• _Instrução 1_
Segundo o trecho selecionado, quantos postos de trabalho assalariado foram perdidos entre 1989 e 1999?
• _Instrução 2_
Com base no trecho selecionado, explique por que a eleição de Lula é apresentada como um paradoxo.
• _Instrução 3_
Indique se cada afirmação concorda com o trecho selecionado, respondendo sim ou não e citando as palavras decisivas do texto.
(a) A Lei de Responsabilidade Fiscal tinha o propósito explícito de impedir excessos de endividamento dos governantes.
(b) A taxa de desemprego caiu entre 1989 e 1999.
(c) A maior parte das ocupações criadas nos anos 1990 tinha relações de trabalho formalizadas.

• _Trecho selecionado_
Paradoxalmente, o PT e os movimentos sociais associados na "era da invenção" de
1970 a 199032 chegaram perto da "direção moral": as consignas iam da crescente
publicização dos conflitos à emergência de novos direitos consagrados na
Constituição de 1988, que ampliaram a cidadania, à condenação das práticas
patrimonialistas e fisiológicas, a um novo lugar do controle dos gastos
públicos, à independência e reforço do Ministério Público que, pela primeira
vez, propiciou uma nova vigilância sobre os negócios do Estado. Em suma, uma
renovação republicana sem paralelo na história brasileira. Mesmo um governo tão
neoliberal quanto o de FHC teve de acolher parcialmente essas demandas, até na
nova Lei de Responsabilidade Fiscal, por exemplo, cujo propósito explícito era
o de não permitir excessos de endividamento dos governantes de plantão, mas
transformou-se num poderoso garrote para produzir superávits fiscais.
O que se passou desde então foi, em primeiro lugar, a forte erosão das bases do
trabalho, com o conseqüente enfraquecimento do movimento sindical. Desde a
abertura comercial de Collor, prosseguindo nos anos FHC, a perda de postos de
trabalho assalariado chegou à casa de 3,2 milhões entre 1989 e 1999, e destes,
2 milhões foram no setor industrial. No mesmo período, os desempregados
saltaram de 1,8 milhão para 7,6 milhões, e a taxa de desemprego foi de 3% para
9,6% da PEA. Nos anos 1990, a criação de postos de trabalho foi sobretudo de
empregos precários, sem formalização das relações de trabalho, com baixíssima
remuneração. Quatro em cada cinco das ocupações criadas estavam no que se chama
anacronicamente de "setor informal".33 Que classe social resistiria a tal
vendaval? E a sua representatividade? E a sua relação com as formas
institucionalizadas da política? O paradoxo da eleição de Lula é que ele chega
ao governo quando sua classe mergulha numa avassaladora desorganização. A
inespecificidade de sua eleição, o "Lulinha Paz e Amor", é contraditória e,
perversamente, o sinal da desimportância de sua legendária base classista.

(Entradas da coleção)
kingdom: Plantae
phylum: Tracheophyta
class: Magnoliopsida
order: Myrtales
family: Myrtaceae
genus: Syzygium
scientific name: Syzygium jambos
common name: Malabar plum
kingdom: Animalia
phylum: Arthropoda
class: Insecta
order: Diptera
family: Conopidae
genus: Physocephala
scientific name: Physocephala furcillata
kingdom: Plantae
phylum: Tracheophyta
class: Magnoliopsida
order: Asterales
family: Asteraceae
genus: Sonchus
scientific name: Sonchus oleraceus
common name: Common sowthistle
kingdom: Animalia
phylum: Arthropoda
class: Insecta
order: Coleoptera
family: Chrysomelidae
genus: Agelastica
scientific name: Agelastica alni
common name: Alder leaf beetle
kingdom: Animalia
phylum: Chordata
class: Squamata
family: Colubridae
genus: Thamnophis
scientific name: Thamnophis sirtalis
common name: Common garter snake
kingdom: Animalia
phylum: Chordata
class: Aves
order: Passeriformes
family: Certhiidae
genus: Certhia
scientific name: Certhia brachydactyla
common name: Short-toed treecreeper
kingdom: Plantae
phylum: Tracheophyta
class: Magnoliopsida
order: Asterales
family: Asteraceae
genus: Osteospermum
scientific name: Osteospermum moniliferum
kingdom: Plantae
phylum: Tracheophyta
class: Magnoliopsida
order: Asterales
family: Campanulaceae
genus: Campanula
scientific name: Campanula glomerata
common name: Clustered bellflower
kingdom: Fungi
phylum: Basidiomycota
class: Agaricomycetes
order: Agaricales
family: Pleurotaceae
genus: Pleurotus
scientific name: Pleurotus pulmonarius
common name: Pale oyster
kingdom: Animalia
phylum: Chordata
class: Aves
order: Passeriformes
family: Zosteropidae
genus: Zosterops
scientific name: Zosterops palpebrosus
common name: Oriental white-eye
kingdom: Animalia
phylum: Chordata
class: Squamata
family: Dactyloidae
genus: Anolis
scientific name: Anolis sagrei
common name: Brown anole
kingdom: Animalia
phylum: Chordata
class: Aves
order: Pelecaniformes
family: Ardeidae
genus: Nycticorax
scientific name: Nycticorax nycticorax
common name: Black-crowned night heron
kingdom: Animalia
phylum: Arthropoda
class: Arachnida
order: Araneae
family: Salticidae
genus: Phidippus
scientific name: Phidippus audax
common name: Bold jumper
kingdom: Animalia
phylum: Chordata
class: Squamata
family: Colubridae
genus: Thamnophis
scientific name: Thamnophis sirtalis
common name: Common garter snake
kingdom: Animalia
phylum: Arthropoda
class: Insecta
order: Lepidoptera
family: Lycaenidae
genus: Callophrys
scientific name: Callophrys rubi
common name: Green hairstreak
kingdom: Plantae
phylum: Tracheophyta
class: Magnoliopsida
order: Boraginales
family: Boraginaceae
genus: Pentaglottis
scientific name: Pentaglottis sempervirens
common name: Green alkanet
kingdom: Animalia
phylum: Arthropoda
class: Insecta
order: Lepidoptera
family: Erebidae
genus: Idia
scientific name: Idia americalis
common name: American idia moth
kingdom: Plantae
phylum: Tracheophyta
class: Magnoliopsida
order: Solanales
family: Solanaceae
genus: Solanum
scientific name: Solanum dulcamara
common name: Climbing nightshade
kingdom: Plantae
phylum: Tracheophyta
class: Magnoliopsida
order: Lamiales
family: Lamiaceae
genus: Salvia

• _Resultado da tarefa 1_
Cerca de 3,2 milhões, dos quais 2 milhões no setor industrial.

• _Resultado da tarefa 2_
A eleição de Lula é paradoxal porque ele chega ao governo quando sua classe mergulha numa avassaladora desorganização.

• _Resultado da tarefa 3_
(a) Sim: «cujo propósito explícito era o de não permitir excessos de endividamento dos governantes de plantão».
(b) Não: «a taxa de desemprego foi de 3% para 9,6% da PEA».
(c) Não: «Quatro em cada cinco das ocupações criadas estavam no que se chama anacronicamente de "setor informal"».